Red Sox fans haven’t been blaming Lester. In fact, many of us were worried that the Sox would try to smear him after he signed with Chicago, and decided to get out in front of it with a Twitter campaign. #SmearCampaign was a rousing success, and if you’re looking for a few laughs from this bummer of a situation, you should check it out (also two of my Tweets made it into this Yahoo Sports article).

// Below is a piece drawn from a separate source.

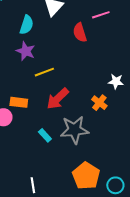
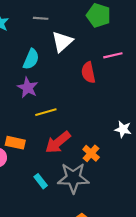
orange cross: (99, 103) -> (91, 153), moved

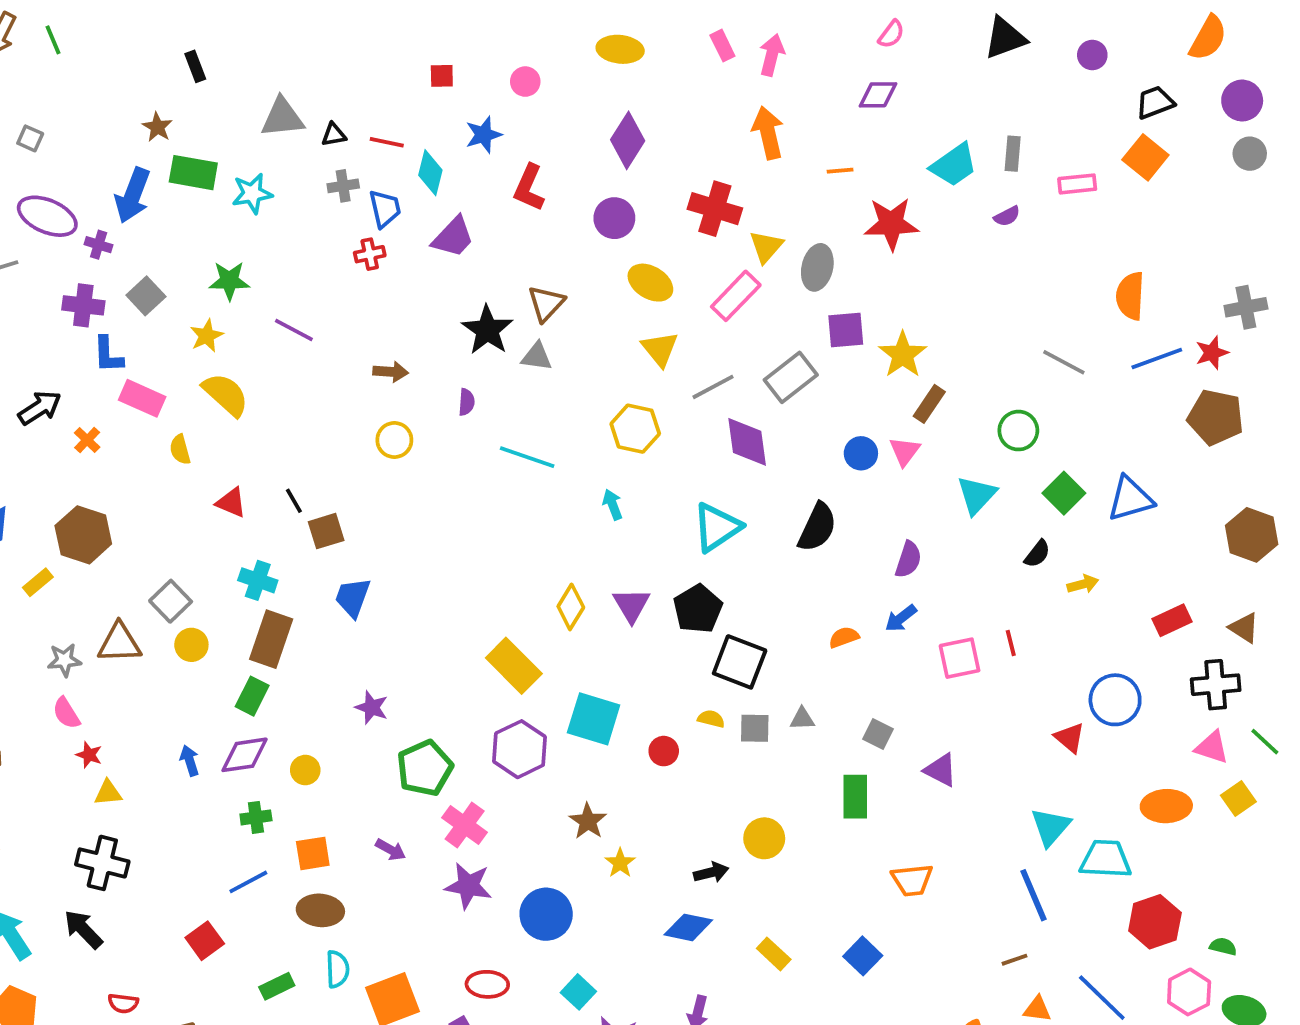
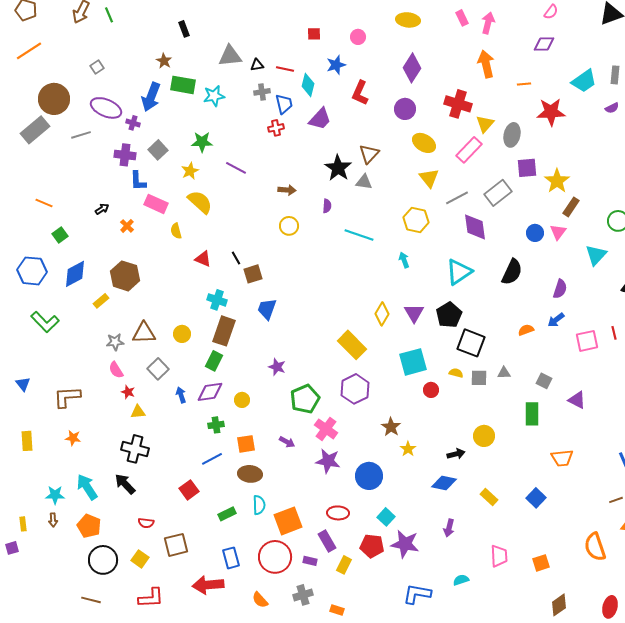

The day after Lester signed with the Cubs, the Sox traded Cespedes to Detroit for starting pitcher Rick Porcello. Ultimately, the Red Sox traded Jon Lester for Rick Porcello, even if they were two separate trades a few months apart. The Red Sox also traded pitching prospects Alan Webster and Rubby De La Rosa to the Arizona Diamondbacks for 28 year old left-hander Wade Miley, and signed former Red Sox prospect Justin Masterson (traded to the Cleveland Indians in 2009 for Victor Martinez) to a one year deal after splitting time in 2014 between Cleveland and the St. Louis Cardinals. Right now, the Red Sox appear headed into the season with Clay Buchholz as the ace of the pitching staff… yes, that Clay Buchholz. The guy who makes J.D. Drew look like Cal Ripken Jr. is the best starter we have. The good news is that Porcello has a chance to take a big step forward this season (and I think/hope he will). Porcello has been in the Majors since 2009, but will turn 26 later this month. He was the fourth best starter in a rotation that had the 2011, 2012, and 2013 American Leaue Cy Young Award winners (Justin Verlander, David Price, and Scherzer), and he’s in a contract year. If Porcello becomes the pitcher I think he can be, and the Red Sox lock him up, then the Lester deal will not seem so bad. For now, though, it still hurts that an organization so smart can be so stupid with a pitcher any baseball fan could tell you was a perfect fit for them.

Lester is in a pretty good situation now in Chicago, reunited with Theo Epstein, who was the GM of the Red Sox when they drafted him, and they have a chance to make history. The downtrodden Cubs last won the World Series in 1908, and Lester and Theo have a chance to end more than a century of futility. More than anything, I’m thankful that this well done Photoshop job didn’t end up coming true. I guess it could always be worse.